Mattarella, pressing
su Conte per fondi Ue

All’apparenza sono parole semplici e persino ovvie. Il Capo dello Stato dice (e fa sapere di aver detto) al Governo: «Dovete dare una risposta concreta e rapida su come vogliamo usare i fondi europei». A saper le cose, questa frase nasconde un duro altolà del Quirinale a Conte e alla sua intenzione di presentare solo a settembre il piano italiano di riforme da mandare a Bruxelles per avere i fondi del Recovery Fund (Next Generation Eu). Un rinvio che ha sconcertato Mattarella, e non solo lui, perché fa a pugni con l’assoluta urgenza di ricevere quei fondi che assommano, almeno al momento, a 172 miliardi tra sussidi e prestiti. Li riceveremo solo a conclusione del negoziato il negoziato potrà procedere se l’Italia (come la Spagna, come la Francia) presenterà in fretta un suo piano di riforme che rassicuri i paesi cosiddetti «frugali» (Olanda, Danimarca, Svezia, Finlandia) spingendoli a concedere il loro sospirato sì all’accordo.

Quindi prima noi ci muoviamo prima il treno parte. Ma se noi presentiamo il piano addirittura dopo l’estate, siamo noi stessi a creare difficoltà alla trattativa proprio mentre diciamo che occorre sbrigarsi. E Mattarella non ci sta. Sa che quella garanzia va offerta in tempi brevi e che Conte si deve sbrigare a trovare l’accordo nel governo su come spendere i soldi.

Senza illudersi che in questo lasso di tempo arrivi una sorta di prestito-ponte (10-11 miliardi) che ci consenta di passare l’estate. Non arriverà. Perché gli «altri» ci dicono: se avete bisogno di fondi subito, chiedete quelli del Mes (Fondo Salva-Stati) che sono pronta-cassa. Peccato che mezzo governo, cioè i grillini, si oppone perché è convinto che sia una trappola. Inoltre al M5S pensano che i miliardi del Recovery Fund noi li potremo spendere come ci pare, per esempio abbassando le tasse. No, non si può fare. L’Europa vuole sapere nel dettaglio quali riforme finanzieremo con quei soldi per mettere finalmente l’Italia al passo con gli altri, senza un’amministrazione pachidermica e inefficiente, un mercato interno asfittico, una giustizia imprevedibile, ecc. Bisogna prima presentare un piano credibile con tempi e numeri. Conte dice: ve lo manderemo a settembre. Mattarella risponde: no, glielo devi dare ora. E altrimenti – dice implicitamente con un pizzico di irritazione per non essere stato informato prima – per quale ragione sono stati organizzati gli Stati Generali di Villa Pamphilij?

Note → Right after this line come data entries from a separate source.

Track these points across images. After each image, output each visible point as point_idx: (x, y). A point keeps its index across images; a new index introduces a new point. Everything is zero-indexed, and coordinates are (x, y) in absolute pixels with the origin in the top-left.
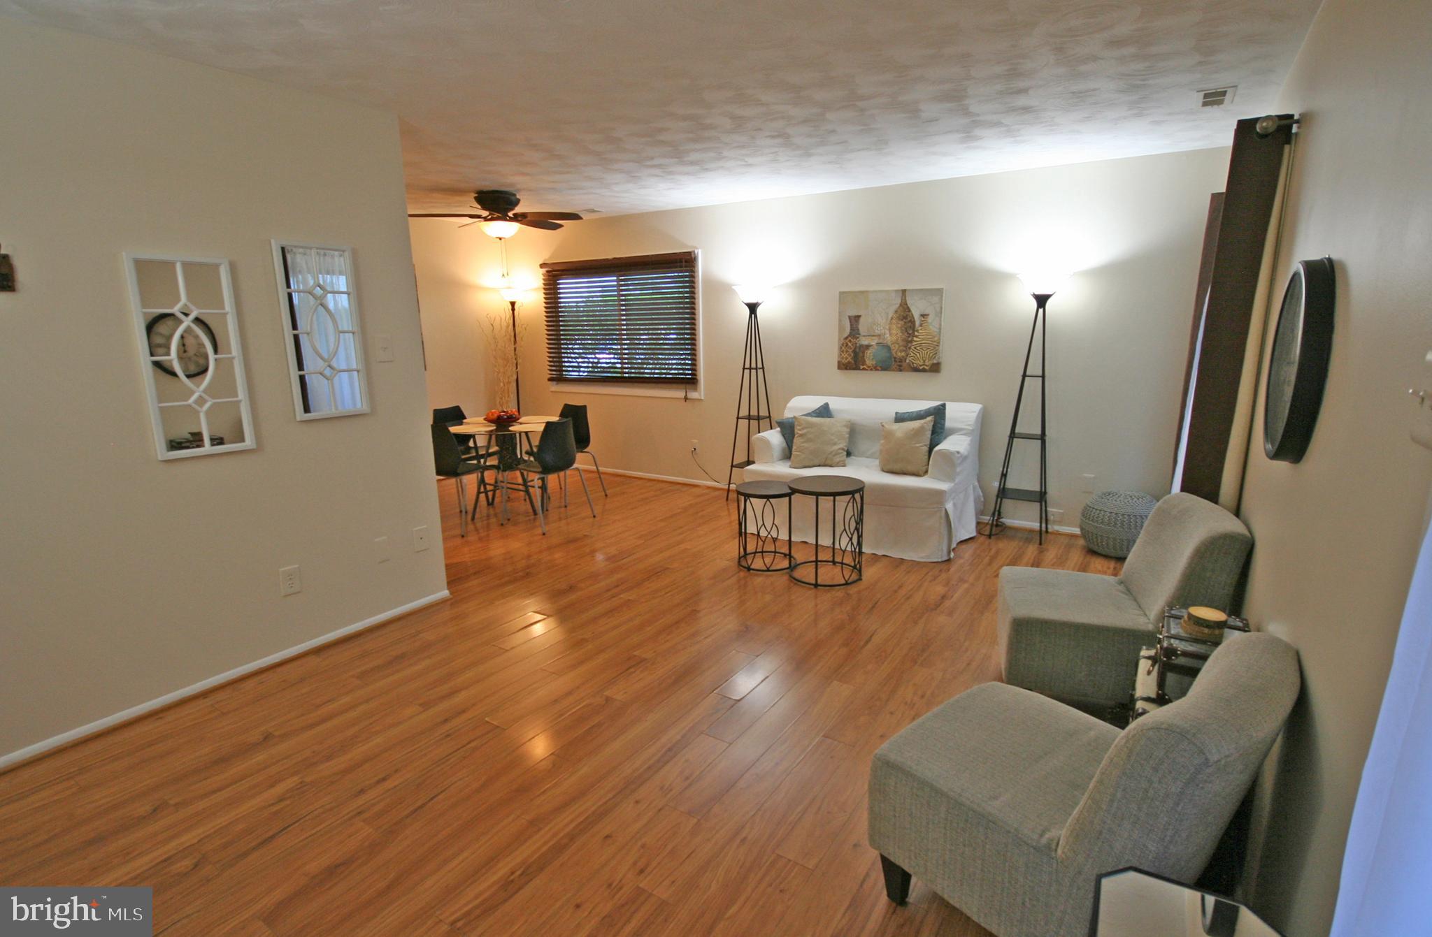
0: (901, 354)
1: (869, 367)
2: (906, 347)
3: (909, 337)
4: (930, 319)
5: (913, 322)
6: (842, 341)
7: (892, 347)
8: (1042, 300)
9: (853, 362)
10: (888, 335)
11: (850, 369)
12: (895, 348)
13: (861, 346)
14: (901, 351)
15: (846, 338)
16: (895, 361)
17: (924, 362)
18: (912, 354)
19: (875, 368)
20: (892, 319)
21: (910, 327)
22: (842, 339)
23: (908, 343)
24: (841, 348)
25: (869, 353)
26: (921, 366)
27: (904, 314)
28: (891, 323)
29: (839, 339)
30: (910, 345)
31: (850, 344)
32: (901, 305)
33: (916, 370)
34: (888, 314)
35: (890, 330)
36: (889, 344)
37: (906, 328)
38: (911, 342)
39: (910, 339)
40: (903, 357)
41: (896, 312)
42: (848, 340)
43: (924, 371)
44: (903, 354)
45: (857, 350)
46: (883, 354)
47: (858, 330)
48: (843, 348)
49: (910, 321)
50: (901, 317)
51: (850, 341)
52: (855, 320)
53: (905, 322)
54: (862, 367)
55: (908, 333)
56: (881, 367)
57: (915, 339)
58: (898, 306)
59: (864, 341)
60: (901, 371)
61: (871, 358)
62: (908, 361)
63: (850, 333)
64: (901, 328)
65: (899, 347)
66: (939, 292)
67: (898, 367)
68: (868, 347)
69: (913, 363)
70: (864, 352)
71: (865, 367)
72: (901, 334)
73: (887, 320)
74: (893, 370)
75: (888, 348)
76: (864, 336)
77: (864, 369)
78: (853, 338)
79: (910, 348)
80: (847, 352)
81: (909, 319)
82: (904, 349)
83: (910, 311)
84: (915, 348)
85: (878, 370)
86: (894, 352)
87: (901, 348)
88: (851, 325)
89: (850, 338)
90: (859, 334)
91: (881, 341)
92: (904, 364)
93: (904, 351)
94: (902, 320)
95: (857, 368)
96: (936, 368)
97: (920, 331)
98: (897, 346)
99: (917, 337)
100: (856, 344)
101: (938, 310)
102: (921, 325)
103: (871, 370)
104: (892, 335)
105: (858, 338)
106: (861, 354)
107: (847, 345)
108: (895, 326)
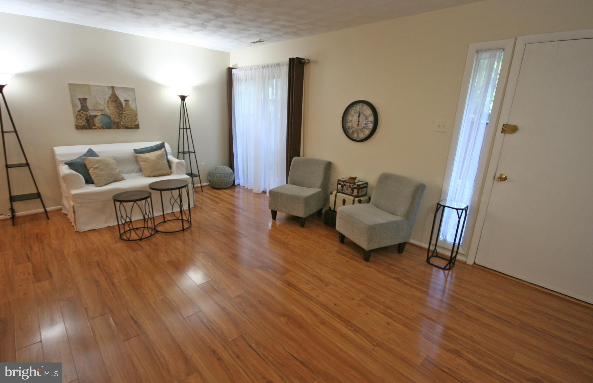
0: (116, 120)
1: (98, 127)
2: (119, 116)
3: (120, 111)
4: (130, 103)
5: (121, 104)
6: (76, 113)
7: (111, 116)
8: (183, 98)
9: (87, 125)
10: (107, 110)
11: (85, 129)
12: (113, 117)
13: (91, 116)
14: (117, 119)
15: (79, 111)
16: (114, 124)
17: (131, 123)
18: (124, 120)
19: (102, 128)
20: (108, 101)
21: (120, 106)
22: (76, 112)
23: (120, 114)
24: (77, 117)
25: (96, 120)
26: (129, 126)
27: (115, 99)
28: (108, 104)
29: (74, 112)
30: (121, 115)
31: (82, 115)
32: (112, 94)
33: (127, 128)
34: (105, 99)
35: (108, 107)
36: (109, 114)
37: (118, 107)
38: (122, 114)
39: (121, 112)
40: (119, 121)
41: (110, 98)
42: (80, 112)
43: (131, 128)
44: (118, 120)
45: (89, 118)
46: (106, 120)
47: (87, 107)
48: (78, 117)
49: (119, 103)
50: (114, 101)
51: (82, 113)
52: (83, 101)
53: (117, 104)
54: (93, 128)
55: (119, 109)
56: (106, 127)
57: (124, 112)
58: (110, 95)
59: (93, 113)
60: (119, 128)
61: (99, 122)
62: (122, 124)
63: (81, 108)
64: (115, 106)
65: (115, 116)
66: (133, 90)
67: (117, 127)
68: (95, 116)
69: (125, 125)
70: (93, 119)
71: (96, 127)
72: (115, 110)
73: (105, 102)
74: (114, 129)
75: (109, 117)
76: (91, 110)
77: (95, 129)
78: (84, 111)
79: (122, 117)
80: (81, 119)
81: (118, 102)
82: (119, 117)
83: (118, 98)
84: (125, 117)
85: (104, 129)
86: (112, 119)
87: (117, 117)
88: (81, 104)
89: (82, 111)
90: (88, 109)
91: (103, 113)
92: (120, 125)
93: (119, 118)
94: (114, 102)
95: (90, 128)
96: (137, 127)
97: (126, 109)
98: (114, 116)
99: (124, 111)
100: (87, 114)
101: (134, 98)
102: (126, 105)
103: (100, 129)
104: (110, 110)
105: (88, 111)
106: (91, 120)
107: (80, 115)
108: (110, 105)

Come si vede, dietro quelle poche e banali parole, ci sono un mondo di problemi e un attrito tra Quirinale e Palazzo Chigi. Che certo non fa bene alla gracile natura del governo Conte-bis, sempre scosso da brividi febbrili. Ieri, per dire, il decreto sulle elezioni regionali in Senato è stato approvato con soli tre voti tre di vantaggio. E chissà cosa sarebbe accaduto se mercoledì il governo avesse messo ai voti l’informativa del presidente del Consiglio sul vertice europeo di oggi. Probabilmente in Senato sarebbe stato battuto, con conseguenze difficilmente valutabili. E pazienza se Salvini e Meloni hanno fatto fuoco e fiamme per la mancata votazione parlamentare e ordinato ai loro parlamentari di uscire dalle aule. In fondo, un pezzo di opposizione, quella di Forza Italia, è rimasta al suo posto, e anzi ha esposto una posizione sui fondi europei che nel governo è condivisa da Pd, Italia Viva e LeU. Ma non dai grillini che, essendo scossi dalla lotta tra le correnti interne, non possono cedere sul Mes, ormai diventato una specie di feticcio ideologico. È la stessa storia dell’Ilva, della Tav e di tante altre questioni: alla fine, pur di salvare il governo e loro stessi, si renderanno conto della realtà. Di Maio lo ha già fatto, dicono.